Former Lord Chief Justice Lord Woolf has warned that scrapping the Human Rights Act could bring about “dangers” including a deluge of new cases brought by “creative” lawyers who seek to create “areas of disrepute” in the legal system.
Woolf told the Lord’s EU Justice Sub-Committee that current European human rights laws bring “clarity” to issues, which will all be negated if the act is abandoned.
He said the move would lead to “expense” as courts are forced to renegotiate human rights issues.
“One of the things that should be taken into account before we have determined what we are going to do is the dangers inevitably involved in this,” Woolf said.
“There is expense, uncertainty, anxiety of litigants — and for what? What counterbalance is there?
“It is inevitable that we’re going to lose the benefits that we have got — the clarity and certainty from a large number of cases that have already been dealt with.”

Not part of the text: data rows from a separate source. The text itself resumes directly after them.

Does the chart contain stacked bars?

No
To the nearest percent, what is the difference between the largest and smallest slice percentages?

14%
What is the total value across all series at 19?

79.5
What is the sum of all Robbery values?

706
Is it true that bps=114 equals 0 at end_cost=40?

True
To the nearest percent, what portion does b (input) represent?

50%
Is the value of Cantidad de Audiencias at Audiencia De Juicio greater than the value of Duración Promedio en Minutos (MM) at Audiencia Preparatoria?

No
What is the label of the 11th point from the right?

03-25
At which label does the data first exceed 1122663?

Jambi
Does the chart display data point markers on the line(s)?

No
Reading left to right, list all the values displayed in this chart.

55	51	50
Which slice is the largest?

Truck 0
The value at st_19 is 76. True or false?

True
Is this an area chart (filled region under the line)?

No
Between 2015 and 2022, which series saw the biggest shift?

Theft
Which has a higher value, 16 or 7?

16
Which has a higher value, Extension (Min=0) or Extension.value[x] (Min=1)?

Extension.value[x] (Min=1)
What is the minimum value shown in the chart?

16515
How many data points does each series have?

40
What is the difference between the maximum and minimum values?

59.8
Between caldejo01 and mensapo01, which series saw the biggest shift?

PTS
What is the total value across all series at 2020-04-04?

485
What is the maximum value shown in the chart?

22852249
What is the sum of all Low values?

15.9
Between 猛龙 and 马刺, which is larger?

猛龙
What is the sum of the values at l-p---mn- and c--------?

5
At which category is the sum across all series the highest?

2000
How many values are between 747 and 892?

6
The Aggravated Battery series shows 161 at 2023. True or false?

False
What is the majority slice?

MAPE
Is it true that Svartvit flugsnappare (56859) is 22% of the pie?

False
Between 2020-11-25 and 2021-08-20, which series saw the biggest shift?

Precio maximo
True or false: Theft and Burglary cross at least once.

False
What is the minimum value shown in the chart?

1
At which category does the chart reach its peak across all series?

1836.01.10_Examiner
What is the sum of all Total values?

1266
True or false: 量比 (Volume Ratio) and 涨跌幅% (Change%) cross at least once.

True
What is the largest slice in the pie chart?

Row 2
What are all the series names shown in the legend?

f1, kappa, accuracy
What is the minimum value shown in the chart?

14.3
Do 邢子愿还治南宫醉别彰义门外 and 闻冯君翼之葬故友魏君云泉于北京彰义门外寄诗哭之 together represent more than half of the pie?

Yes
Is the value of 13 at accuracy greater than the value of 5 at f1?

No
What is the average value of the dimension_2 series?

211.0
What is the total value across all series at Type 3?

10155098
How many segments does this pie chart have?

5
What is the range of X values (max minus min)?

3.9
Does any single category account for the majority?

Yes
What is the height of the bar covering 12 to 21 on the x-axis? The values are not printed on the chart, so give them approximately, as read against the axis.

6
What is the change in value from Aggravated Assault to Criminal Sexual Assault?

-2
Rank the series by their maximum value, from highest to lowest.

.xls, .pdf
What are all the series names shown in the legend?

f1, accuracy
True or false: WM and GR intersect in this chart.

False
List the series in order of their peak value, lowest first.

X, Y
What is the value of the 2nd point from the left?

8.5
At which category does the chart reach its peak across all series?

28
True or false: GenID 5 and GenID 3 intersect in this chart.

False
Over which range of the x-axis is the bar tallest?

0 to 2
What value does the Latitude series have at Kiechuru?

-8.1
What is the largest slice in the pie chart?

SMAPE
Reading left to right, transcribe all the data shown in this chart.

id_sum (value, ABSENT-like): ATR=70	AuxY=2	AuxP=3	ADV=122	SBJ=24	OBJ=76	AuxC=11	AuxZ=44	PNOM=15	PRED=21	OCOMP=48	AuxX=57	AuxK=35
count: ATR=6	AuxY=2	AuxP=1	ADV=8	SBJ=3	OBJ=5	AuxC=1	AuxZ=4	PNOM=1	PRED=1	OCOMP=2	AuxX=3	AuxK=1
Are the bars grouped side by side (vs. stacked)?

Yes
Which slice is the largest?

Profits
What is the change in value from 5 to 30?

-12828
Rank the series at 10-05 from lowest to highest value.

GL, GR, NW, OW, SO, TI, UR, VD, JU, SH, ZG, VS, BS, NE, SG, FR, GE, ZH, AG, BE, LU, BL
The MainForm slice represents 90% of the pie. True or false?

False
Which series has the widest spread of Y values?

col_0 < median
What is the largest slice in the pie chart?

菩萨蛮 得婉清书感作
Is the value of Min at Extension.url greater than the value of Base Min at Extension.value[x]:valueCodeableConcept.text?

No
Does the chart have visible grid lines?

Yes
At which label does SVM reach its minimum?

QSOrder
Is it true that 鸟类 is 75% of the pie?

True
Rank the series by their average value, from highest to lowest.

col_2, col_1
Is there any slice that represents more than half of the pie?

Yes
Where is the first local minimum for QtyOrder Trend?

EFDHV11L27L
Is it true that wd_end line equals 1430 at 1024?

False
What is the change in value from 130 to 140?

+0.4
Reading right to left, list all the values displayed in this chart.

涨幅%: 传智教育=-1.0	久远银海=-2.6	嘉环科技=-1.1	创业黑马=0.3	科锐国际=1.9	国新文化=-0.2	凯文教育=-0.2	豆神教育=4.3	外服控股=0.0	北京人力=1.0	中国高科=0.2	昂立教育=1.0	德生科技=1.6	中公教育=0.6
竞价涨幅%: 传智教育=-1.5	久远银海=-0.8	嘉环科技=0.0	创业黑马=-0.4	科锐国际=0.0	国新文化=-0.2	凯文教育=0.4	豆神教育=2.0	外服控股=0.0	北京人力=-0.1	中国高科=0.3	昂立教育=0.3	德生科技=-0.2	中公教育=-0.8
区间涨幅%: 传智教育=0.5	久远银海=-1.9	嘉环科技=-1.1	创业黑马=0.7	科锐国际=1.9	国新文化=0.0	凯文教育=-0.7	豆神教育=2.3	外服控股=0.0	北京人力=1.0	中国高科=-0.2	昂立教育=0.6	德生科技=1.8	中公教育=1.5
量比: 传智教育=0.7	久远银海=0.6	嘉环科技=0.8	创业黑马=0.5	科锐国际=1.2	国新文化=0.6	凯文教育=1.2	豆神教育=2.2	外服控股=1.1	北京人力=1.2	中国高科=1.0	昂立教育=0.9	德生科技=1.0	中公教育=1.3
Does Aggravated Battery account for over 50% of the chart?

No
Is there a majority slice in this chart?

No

The Conservative government is expected to release details in the coming weeks of the British Bill of Rights, designed to replace the Human Rights Act. The bill would mean British courts no longer answer to European courts and would rein in the abuse of existing legislation.
However, it is not clear how the bill will affect Britain’s links with the European Convention on Human Rights, which is a separate treaty from other European courts.
“Any change of the substantial nature that is now proposed will create positions of uncertainty,” Woolf added.
“Since the Human Rights Act was passed there’s been a number of cases in this country and in Strasbourg and we have the benefit of those decisions.
“They enable people to identify what are the rights of individuals and what are the limits of those rights, because they have clarity.
“Once we provide an entirely new situation that whole game has to be re-started and lawyers are going to think of ways of creating all sorts of areas of dispute, which will then have to be clarified either in our own courts or in the Court of Justice or the European Court, unless we’ve taken away the right to apply to the European Court.”
Chairwoman of the committee Baroness Kennedy said Woolf was the first person who had expressed the financial dangers of repealing the Human Rights Act.
“Perhaps we should have this in mind when government considers it,” she said.